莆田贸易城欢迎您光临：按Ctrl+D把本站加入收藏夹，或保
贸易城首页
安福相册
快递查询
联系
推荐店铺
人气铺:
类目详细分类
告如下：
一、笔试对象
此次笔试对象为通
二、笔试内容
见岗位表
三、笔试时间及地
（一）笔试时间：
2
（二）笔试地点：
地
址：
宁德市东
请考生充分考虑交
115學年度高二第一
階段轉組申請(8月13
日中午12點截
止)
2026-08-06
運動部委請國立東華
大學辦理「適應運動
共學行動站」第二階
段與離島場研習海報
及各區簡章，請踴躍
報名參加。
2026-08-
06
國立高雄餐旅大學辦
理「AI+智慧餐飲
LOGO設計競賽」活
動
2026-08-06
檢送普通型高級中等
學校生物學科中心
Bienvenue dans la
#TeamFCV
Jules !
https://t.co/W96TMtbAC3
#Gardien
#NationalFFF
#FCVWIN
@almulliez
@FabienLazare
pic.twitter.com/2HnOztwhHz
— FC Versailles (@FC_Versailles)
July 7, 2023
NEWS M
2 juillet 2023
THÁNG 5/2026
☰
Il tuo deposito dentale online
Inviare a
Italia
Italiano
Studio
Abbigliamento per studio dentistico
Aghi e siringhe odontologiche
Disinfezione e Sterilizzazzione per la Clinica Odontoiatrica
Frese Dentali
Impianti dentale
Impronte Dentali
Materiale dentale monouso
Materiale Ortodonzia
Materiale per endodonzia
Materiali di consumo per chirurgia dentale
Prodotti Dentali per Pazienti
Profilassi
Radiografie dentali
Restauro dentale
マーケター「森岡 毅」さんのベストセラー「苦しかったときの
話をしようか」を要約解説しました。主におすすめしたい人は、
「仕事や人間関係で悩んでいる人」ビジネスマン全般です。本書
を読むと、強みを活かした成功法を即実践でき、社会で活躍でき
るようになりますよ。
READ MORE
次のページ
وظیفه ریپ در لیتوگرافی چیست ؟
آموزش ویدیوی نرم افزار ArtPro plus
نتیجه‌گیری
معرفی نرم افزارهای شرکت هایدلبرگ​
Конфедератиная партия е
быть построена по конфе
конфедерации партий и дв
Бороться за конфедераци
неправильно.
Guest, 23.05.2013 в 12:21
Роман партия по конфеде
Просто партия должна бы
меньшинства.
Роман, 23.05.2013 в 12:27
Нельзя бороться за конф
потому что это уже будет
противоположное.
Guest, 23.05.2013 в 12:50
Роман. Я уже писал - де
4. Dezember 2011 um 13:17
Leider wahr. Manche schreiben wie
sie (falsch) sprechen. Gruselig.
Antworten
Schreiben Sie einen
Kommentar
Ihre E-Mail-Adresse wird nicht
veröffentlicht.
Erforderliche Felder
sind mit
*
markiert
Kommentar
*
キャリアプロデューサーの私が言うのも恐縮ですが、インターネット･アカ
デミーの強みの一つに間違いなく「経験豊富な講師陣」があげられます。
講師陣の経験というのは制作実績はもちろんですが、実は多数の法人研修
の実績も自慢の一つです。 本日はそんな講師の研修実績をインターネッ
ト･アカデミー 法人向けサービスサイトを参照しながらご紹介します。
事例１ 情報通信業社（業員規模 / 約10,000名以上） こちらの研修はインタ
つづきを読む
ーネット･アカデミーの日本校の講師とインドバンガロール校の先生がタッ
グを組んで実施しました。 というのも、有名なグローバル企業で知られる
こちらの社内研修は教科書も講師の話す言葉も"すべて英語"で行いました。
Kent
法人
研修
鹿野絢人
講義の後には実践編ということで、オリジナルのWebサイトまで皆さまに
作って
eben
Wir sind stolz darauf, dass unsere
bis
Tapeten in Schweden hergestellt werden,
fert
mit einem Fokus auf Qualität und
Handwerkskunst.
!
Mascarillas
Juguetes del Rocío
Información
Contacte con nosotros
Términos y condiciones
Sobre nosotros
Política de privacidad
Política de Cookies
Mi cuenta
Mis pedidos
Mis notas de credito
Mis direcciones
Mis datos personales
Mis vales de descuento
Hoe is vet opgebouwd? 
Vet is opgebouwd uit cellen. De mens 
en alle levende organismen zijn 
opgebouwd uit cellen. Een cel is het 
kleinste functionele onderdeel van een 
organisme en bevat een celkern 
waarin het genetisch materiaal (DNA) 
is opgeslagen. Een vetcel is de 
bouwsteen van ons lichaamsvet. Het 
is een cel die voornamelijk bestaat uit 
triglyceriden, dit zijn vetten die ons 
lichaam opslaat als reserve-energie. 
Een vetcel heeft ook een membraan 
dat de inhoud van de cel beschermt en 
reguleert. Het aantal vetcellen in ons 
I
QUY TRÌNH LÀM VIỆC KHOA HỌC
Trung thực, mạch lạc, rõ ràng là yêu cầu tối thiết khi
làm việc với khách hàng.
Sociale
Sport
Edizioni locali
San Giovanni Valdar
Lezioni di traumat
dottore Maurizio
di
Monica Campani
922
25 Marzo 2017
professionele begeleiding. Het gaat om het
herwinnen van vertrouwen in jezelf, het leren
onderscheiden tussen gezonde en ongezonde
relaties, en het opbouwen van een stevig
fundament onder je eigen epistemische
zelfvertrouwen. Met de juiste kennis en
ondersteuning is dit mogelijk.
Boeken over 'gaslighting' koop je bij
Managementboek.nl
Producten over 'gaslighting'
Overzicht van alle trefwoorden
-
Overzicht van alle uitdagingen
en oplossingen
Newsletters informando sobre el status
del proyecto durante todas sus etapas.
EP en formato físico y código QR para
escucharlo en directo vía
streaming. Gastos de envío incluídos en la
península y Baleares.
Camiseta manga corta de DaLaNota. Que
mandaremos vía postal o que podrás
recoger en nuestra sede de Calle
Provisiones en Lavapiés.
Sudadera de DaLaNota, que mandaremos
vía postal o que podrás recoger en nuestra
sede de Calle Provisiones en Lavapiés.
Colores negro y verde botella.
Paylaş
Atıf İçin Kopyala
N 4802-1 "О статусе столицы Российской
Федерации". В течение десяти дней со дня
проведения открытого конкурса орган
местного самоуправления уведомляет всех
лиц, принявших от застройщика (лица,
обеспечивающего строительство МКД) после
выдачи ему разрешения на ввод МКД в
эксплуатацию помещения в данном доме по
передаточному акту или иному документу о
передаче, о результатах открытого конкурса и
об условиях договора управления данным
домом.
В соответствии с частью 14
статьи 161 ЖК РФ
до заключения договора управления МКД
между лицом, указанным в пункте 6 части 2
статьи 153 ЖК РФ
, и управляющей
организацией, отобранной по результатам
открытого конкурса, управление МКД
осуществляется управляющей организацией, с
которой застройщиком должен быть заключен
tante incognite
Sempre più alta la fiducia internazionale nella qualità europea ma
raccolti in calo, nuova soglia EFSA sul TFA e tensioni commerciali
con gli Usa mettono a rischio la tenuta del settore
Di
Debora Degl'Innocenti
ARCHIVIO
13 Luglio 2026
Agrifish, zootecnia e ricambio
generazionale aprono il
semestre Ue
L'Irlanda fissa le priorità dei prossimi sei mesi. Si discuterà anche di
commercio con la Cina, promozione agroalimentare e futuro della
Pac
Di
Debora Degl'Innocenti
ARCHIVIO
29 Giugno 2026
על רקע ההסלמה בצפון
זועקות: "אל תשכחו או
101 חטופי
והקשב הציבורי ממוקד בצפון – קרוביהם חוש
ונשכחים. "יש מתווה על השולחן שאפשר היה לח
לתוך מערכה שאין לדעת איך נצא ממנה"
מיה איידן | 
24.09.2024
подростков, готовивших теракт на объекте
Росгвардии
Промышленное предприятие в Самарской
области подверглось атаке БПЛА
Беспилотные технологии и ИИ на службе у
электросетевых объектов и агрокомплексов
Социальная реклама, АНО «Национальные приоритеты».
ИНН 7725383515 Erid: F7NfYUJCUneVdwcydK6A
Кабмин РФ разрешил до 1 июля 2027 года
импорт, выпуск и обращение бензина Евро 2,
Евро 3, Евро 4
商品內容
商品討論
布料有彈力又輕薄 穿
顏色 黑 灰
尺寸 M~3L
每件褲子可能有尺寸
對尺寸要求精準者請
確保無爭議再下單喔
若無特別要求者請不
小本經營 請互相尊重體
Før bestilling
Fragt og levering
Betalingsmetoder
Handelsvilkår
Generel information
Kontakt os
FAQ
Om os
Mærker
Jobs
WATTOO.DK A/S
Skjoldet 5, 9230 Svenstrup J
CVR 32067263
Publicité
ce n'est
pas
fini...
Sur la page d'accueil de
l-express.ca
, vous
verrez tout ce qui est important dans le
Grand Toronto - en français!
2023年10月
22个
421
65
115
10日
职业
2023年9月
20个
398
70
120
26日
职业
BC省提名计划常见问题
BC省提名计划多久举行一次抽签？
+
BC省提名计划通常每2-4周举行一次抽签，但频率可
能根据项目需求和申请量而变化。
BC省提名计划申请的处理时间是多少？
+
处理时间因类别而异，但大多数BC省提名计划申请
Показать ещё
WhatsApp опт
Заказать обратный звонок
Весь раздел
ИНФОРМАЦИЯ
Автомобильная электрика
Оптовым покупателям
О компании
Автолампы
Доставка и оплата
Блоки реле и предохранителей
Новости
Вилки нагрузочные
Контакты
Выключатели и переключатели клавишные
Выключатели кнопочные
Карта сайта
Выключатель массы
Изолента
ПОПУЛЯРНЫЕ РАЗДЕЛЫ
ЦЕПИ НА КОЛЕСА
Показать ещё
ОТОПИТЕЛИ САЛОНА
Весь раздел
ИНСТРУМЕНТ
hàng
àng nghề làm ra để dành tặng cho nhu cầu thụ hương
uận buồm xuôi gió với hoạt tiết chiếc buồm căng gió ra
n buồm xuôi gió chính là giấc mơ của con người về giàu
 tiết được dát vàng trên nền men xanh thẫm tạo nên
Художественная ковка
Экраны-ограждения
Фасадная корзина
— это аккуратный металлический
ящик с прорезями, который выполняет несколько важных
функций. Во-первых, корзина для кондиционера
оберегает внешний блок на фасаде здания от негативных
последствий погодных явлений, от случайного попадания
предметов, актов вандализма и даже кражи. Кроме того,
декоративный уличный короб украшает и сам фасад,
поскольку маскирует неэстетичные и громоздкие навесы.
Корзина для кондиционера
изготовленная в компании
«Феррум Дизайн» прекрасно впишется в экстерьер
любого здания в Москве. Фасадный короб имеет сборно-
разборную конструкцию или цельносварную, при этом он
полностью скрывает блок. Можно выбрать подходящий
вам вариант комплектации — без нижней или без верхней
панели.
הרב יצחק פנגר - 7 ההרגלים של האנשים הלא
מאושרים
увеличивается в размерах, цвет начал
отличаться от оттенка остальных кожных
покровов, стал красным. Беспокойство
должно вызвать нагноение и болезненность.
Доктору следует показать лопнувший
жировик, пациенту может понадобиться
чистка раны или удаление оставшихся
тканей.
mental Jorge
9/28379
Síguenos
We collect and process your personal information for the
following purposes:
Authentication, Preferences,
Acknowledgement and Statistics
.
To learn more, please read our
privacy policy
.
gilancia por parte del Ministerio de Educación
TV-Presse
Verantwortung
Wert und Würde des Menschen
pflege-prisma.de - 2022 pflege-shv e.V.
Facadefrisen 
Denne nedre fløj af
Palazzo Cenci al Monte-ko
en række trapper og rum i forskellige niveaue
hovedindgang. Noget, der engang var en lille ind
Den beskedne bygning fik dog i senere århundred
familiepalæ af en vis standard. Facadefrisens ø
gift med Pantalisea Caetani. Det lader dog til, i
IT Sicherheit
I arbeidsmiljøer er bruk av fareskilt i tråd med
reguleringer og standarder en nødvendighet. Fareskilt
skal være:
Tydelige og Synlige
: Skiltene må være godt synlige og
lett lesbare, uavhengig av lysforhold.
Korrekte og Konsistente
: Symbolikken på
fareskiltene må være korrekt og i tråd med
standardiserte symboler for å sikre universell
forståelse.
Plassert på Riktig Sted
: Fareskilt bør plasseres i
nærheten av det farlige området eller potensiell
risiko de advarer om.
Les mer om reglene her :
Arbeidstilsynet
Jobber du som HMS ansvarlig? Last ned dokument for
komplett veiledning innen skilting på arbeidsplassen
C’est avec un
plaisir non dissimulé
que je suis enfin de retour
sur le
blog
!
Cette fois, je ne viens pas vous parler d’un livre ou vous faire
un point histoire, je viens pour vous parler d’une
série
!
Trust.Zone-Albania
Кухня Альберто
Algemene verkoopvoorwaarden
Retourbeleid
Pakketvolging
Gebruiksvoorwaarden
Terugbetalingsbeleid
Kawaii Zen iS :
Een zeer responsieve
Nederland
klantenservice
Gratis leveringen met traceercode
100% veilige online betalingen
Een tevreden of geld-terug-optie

—————

▶ [YOUR GOAL]
Give the number of lines above that include "være". Write nothing else.

▶ [EXERCISE ANSWER]
3